Specifically, the government may reduce up to 2% stake in Coal India through an offer for sale, while an LIC offer for sale is anticipated in the second quarter, between July and September. Further stake dilution in IOB and IRFC is being considered, with the timing dependent on market stability, as per a report by NDTV Profit.
With an ambitious target of Rs 80,000 crore through disinvestment and asset monetization in FY27, the government aims for a significant increase from the revised estimate of Rs 33,837 crore for FY26. The strategy includes major public sector entities’ strategic sales and Offer for Sale (OFS) pipelines to boost non-tax revenues.
The government has already divested a 2.17% stake in IOB in December 2025 and a 2% stake in IRFC in February 2026. Additionally, an 8% stake sale in Central Bank of India was announced, with the non-retail offer for sale portion being oversubscribed 2.35 times.
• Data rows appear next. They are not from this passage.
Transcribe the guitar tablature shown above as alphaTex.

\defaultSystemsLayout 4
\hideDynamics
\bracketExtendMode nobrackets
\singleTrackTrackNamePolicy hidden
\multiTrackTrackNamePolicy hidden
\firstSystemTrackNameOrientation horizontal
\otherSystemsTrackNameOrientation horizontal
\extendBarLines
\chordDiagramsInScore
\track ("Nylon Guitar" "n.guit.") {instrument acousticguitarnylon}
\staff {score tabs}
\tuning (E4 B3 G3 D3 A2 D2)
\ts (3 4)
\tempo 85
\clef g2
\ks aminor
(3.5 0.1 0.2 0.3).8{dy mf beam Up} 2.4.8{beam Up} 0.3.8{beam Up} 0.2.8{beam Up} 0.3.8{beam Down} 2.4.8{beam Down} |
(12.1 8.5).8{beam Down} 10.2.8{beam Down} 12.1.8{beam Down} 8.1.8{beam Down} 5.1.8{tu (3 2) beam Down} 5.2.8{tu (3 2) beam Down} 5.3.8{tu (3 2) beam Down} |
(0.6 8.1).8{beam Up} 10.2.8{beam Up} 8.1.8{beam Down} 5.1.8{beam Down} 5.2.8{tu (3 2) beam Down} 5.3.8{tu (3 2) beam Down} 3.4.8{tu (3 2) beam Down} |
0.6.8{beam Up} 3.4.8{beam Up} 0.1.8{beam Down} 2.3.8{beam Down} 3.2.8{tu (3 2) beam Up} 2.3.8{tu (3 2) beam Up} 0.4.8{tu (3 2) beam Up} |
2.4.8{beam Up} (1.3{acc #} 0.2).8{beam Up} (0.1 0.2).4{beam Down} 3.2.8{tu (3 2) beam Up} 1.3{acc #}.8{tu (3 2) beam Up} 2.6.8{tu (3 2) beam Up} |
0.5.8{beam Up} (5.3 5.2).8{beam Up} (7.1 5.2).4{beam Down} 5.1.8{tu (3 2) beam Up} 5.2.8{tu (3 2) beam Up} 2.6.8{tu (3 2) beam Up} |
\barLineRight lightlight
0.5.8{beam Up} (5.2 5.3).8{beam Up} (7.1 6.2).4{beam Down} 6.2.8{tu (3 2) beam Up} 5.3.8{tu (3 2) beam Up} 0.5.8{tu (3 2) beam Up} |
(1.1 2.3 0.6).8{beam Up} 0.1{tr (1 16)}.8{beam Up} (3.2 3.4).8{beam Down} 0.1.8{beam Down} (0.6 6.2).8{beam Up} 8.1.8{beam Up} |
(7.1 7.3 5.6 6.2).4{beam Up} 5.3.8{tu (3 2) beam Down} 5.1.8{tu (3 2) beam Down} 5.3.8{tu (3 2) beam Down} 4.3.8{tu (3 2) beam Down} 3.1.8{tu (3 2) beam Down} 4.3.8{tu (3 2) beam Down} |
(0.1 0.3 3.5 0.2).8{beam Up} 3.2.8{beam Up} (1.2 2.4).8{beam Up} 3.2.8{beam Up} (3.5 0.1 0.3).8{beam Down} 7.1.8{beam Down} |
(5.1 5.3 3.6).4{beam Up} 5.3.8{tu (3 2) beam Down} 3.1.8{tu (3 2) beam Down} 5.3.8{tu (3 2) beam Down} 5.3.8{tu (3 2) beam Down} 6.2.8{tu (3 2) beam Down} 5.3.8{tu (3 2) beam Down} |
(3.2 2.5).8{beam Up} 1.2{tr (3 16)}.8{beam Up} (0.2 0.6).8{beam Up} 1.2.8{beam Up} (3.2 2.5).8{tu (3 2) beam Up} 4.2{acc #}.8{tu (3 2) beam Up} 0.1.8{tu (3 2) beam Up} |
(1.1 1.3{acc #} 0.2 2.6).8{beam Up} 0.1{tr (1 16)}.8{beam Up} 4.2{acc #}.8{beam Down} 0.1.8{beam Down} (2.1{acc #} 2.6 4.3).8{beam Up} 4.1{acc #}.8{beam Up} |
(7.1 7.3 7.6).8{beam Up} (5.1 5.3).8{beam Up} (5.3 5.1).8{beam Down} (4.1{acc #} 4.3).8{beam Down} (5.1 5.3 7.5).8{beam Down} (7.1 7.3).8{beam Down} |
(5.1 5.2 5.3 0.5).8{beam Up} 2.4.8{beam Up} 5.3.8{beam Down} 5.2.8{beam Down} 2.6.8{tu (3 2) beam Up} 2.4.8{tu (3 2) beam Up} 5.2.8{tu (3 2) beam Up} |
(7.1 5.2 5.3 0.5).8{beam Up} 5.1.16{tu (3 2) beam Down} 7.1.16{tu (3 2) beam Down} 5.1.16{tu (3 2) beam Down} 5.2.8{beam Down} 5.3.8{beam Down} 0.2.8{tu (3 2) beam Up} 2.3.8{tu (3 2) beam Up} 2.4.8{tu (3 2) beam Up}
Finance Minister Nirmala Sitharaman, during the post-budget press conference, affirmed the government’s commitment to pursue all approved disinvestment proposals, emphasizing continuity in the asset-sale strategy despite slower progress in 2025-26. The government aligns its asset monetization plans with the stock market’s capacity to absorb shares, ensuring a well-defined pipeline for effective implementation.
A senior government official highlighted the government’s robust asset monetization plan supported by a clearly outlined pipeline, expressing confidence in reaping benefits from this strategy.